> [PROBLEM DETAILS]:
In the rows below, switch "catalogue" to "catalog" and reproduce every other line unchanged, leaving out the pictures.

(Stored items from a collection)
-----

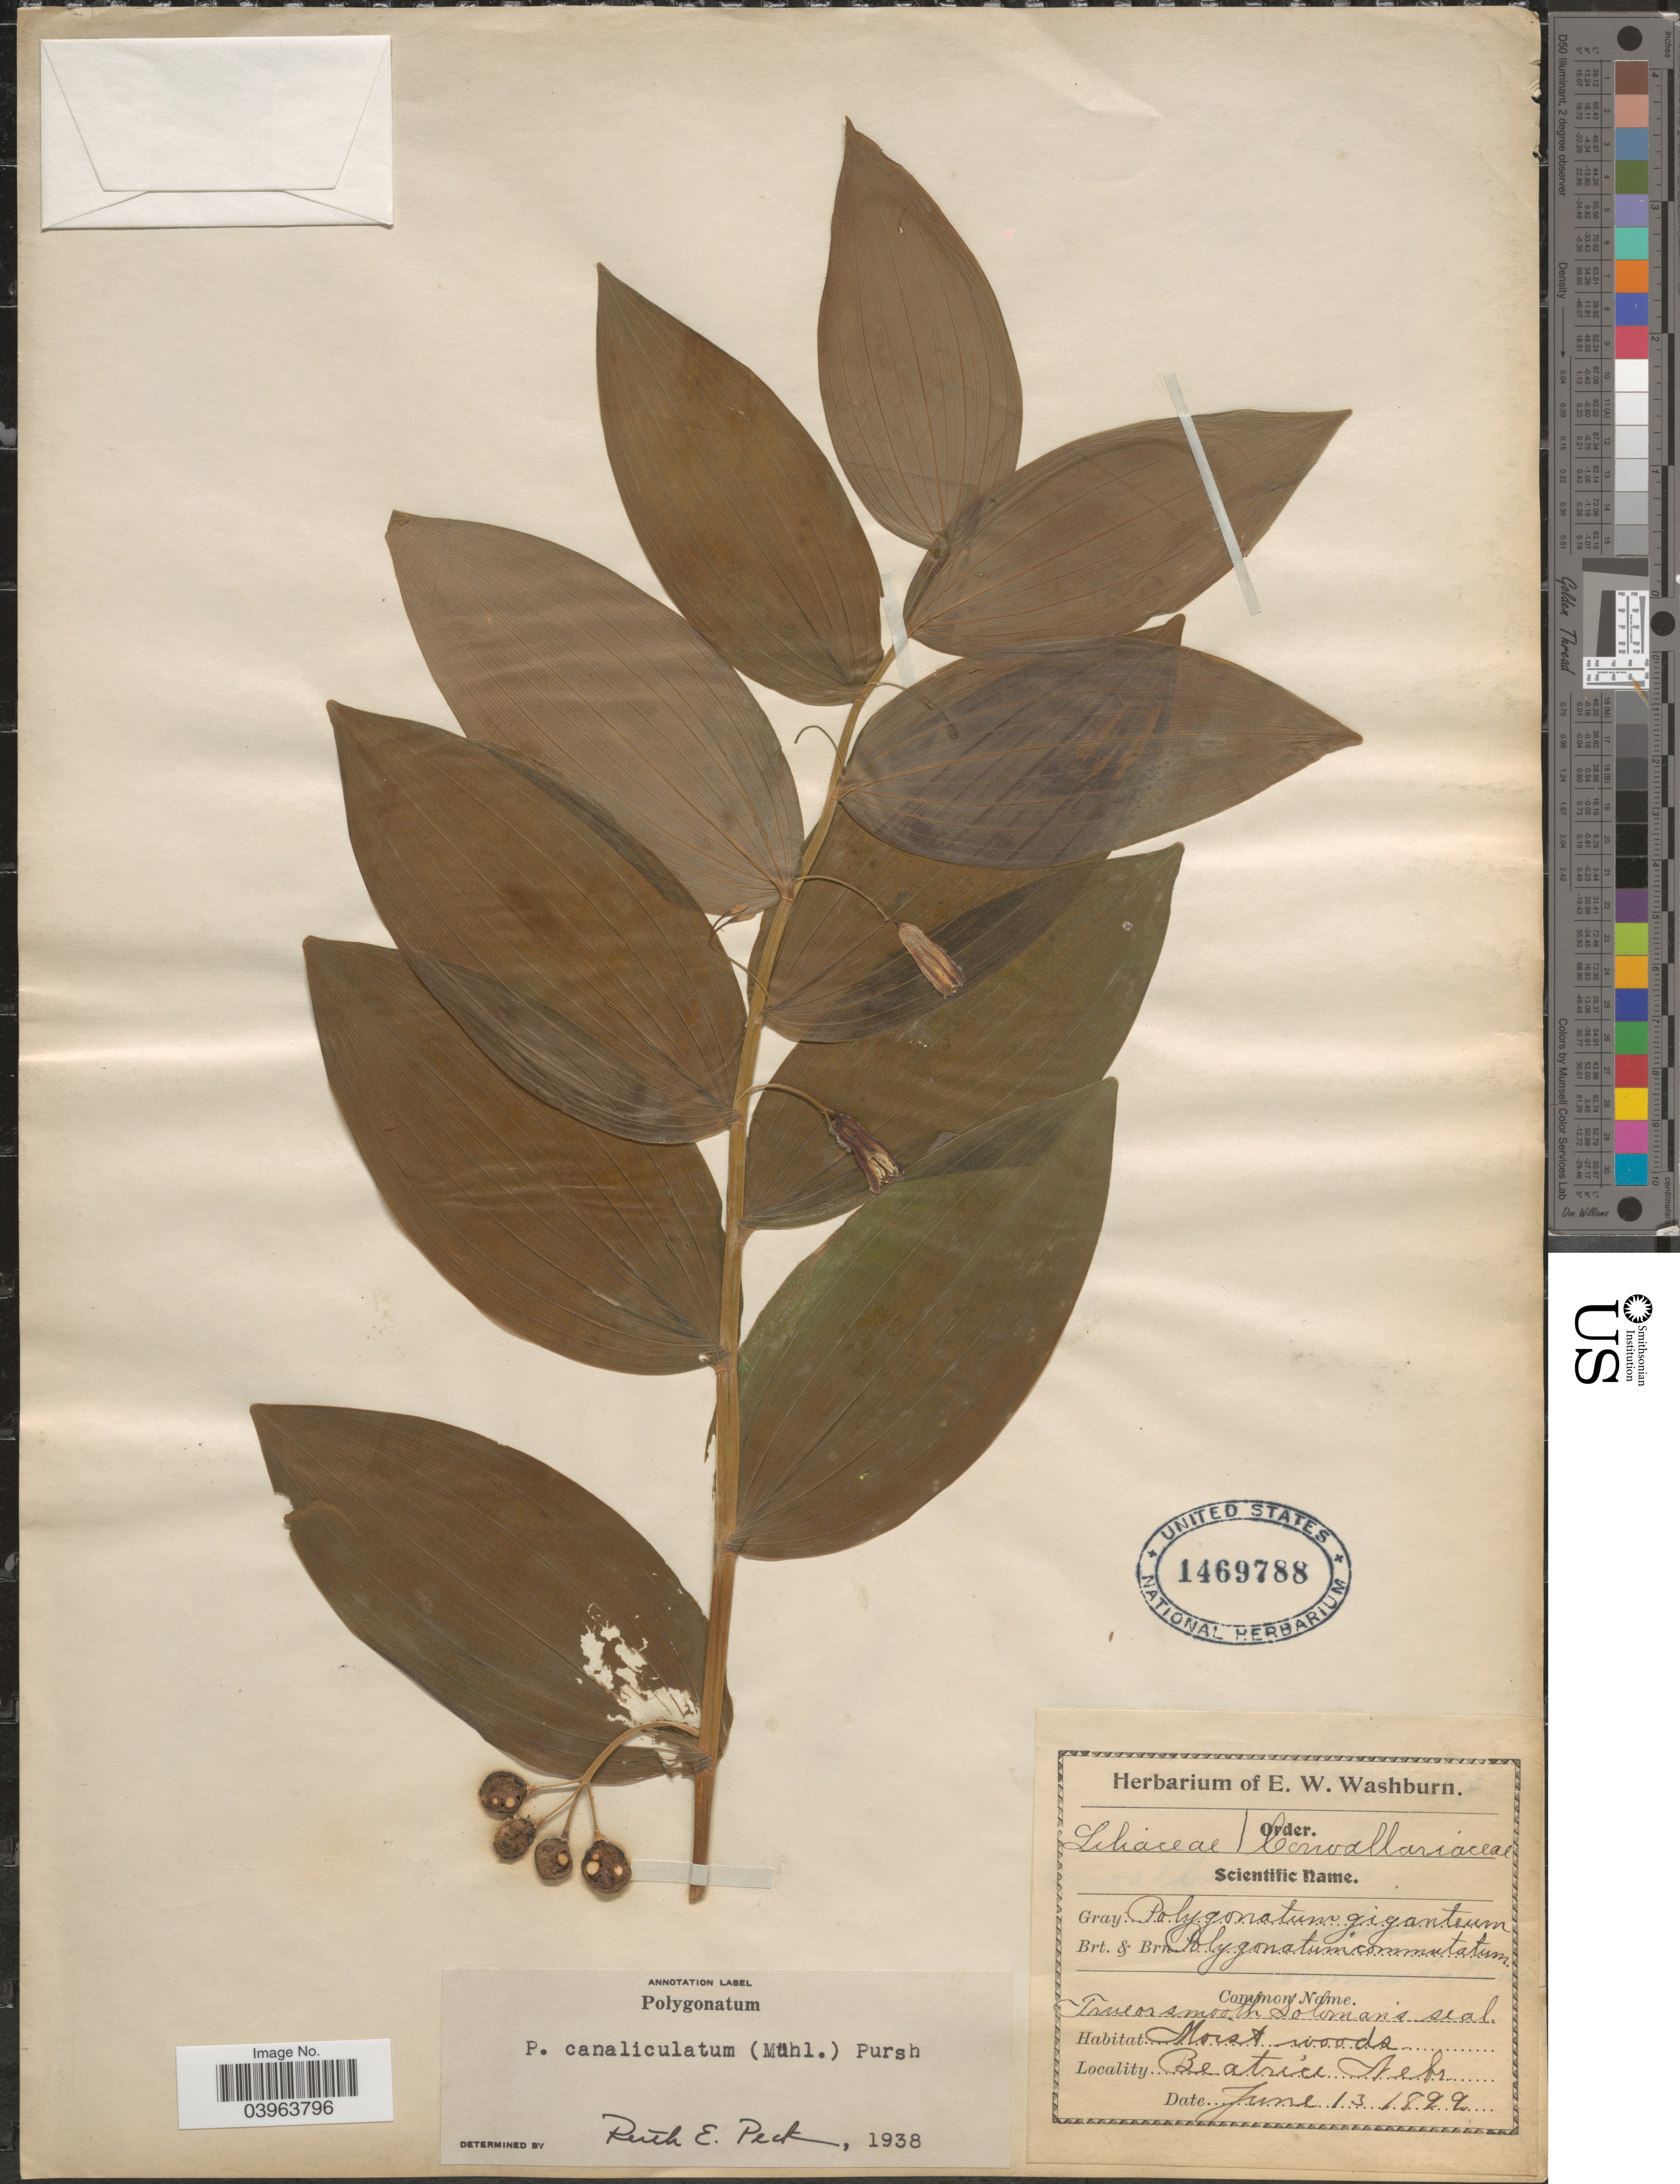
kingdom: Plantae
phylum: Tracheophyta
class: Liliopsida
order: Asparagales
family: Asparagaceae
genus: Polygonatum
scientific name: Polygonatum commutatum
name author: (Schult. f.) A. Dietr.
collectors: ex herb. E. W. Washburn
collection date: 1899-06-13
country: United States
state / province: Nebraska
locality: Beatrice.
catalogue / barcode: US 1469788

-----

> [TASK RESULT]:
kingdom: Plantae
phylum: Tracheophyta
class: Liliopsida
order: Asparagales
family: Asparagaceae
genus: Polygonatum
scientific name: Polygonatum commutatum
name author: (Schult. f.) A. Dietr.
collectors: ex herb. E. W. Washburn
collection date: 1899-06-13
country: United States
state / province: Nebraska
locality: Beatrice.
catalog / barcode: US 1469788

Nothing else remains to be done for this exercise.